Third, the United States urgently needs instruments that can hurt Tehran short of launching a major war. Those include propaganda and aid campaigns, support for the mullahs' domestic political opponents, and economic pressure. All are easier said than done, but the cumulative effect even of flawed efforts can be significant, as the Soviets learned.

In particular, Iran's fragile and unbalanced economy depends on oil exports. Today's tight oil markets allow Iran to use oil as a weapon, but the leverage, argues Michael O'Hanlon, a Brookings senior fellow, could be reversed if some slack were introduced in the market. To be in a position to threaten Tehran with an oil embargo—which would hurt Iran even if not all countries participated—"all we would need is about 5 million barrels a day of spare pumping capacity, which is about 5 to 6 percent of the world total." That would take some time but is do-able with help from, for example, biofuels, O'Hanlon says.

Most controversial, but possibly most important, would be a concerted effort to develop unconventional military capabilities, including covert operations, counterinsurgent efforts, and—yes—dirty tricks. Published accounts by Pollack and others tell of a 1997 intelligence operation (details remain classified) with which the United States hit back after Iran sponsored a terrorist attack on American forces in Saudi Arabia. Stung, Iran backed off. "I think we ought to make a much bigger effort to do this," says Pollack, adding, however, that we also "ought to be realistic about what we can accomplish."

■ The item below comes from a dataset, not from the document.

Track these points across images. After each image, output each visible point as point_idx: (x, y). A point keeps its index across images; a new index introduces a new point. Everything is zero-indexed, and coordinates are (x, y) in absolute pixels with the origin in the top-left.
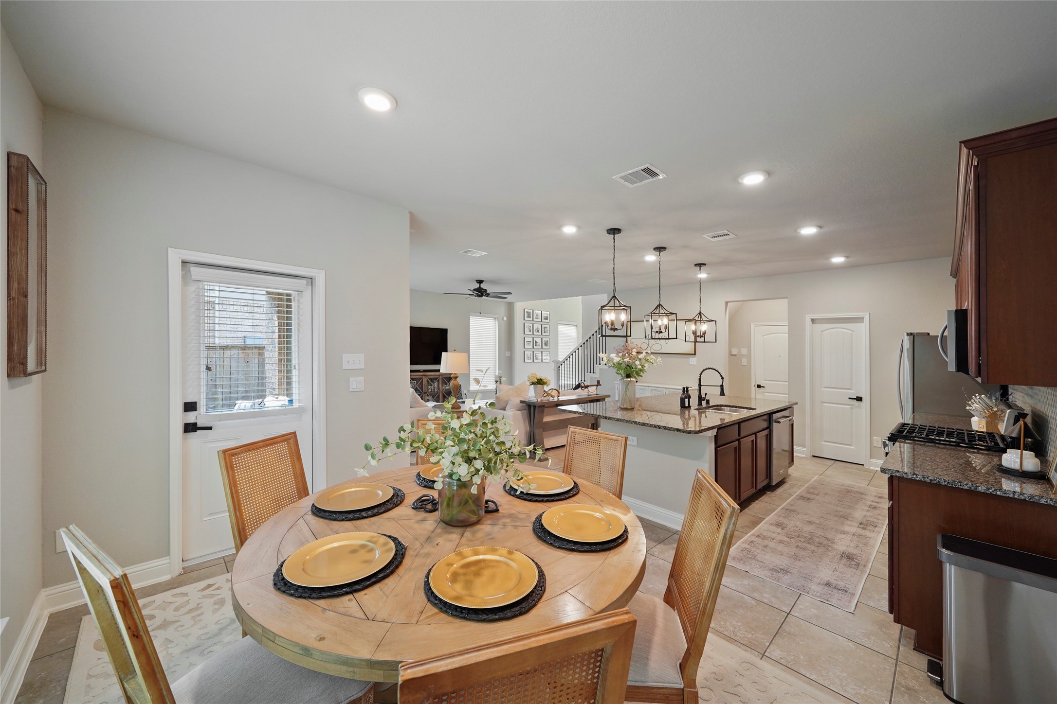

The Bush administration is already creeping in some of those directions. It has announced its willingness to negotiate the nuclear issue directly with Iran, albeit under conditions that Iran has not met. In February, the administration announced an $85 million effort to support Iranian dissidents and democracy advocates. It has announced a modest initiative to reduce oil dependence. The administration is unlikely to talk about covert and proxy operations against Iran, but one would be "surprised and disappointed," as Ashton Carter, a former assistant secretary of Defense, told The Atlantic Monthly, if there weren't any.

Those measures are down payments on what will need to become, under Bush or (more likely) his successor, a change not just in tactics but in strategy. What JFK said 44 years ago is equally pertinent to the Iranian challenge today: A choice between inglorious retreat or unlimited retaliation is no real choice at all.